Currently, the European Guidelines from the European Resuscitation Council 2005 do not mention about the use of echocardiography to sustain a diagnosis of AMI. However, the 2003 task force of the American College of Cardiology recommend using echocardiography to aid in the diagnosis of AMI unless it has been proven by other means [history / ECG / Cardiac markers].

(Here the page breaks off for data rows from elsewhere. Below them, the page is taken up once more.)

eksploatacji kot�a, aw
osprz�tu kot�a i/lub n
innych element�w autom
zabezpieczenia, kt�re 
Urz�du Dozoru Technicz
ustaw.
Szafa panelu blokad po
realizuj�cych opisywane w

Remember that cardiac markers can also be raised in other conditions. For example, myocarditis, PE, cardiac intervention etc, can cause positive Troponins. A diagnosis that is common in Japan is 'Octopus Trap Heart' - also termed Takotsubo, a form of localised myocardial stunning with the absence of significant coronary artery disease whereby the heart chamber changes shape and takes on the form of an octopus trap. Please visit the following website for an excellent review of the topic. Note that takotsubo can only truly be diagnosed once ACS has been ruled out by coronary angiography. Treatment for takotsubo is considered supportive although UpToDate 16.2 suggests use of aspirin, ACE-I / ARB and beta-blockers as for heart failure, whereas ACS requires the addition of:
- Low Molecular Weight Heparin
- Coronary stenting / Revascularisation surgery
In order to differentiate non-ACS causes from ACS, percutaneous intervention e.g. coronary angiography, is helpful. PE workup would involve D-Dimer testing, use of a PE scoring system e.g. Modified Well's Score / Modified Geneva Score, leg dopplers, echocardiography and ultimately, spiral CT.
Hence, in summary, when dealing with an unconscious patient on an ICU with the concern about an AMI, it is important to rely on the combination of tests as described above, and not one test alone. Remember that common things are common, such as AMI, and to thoroughly investigate is the correct management in addition to starting cardiac medications [as outlined above] before a final diagnosis of AMI is determined or excluded, as delaying treatment can result in muscle damage and hence I quote the famous words of 'Time is Muscle'. If the final diagnosis turns out to be the rare takotsubo then so be it, but if not and it is the common ACS, then at least the patient would have been treated rather than waiting to make a perfect diagnosis at the expense of the patient's heart muscle.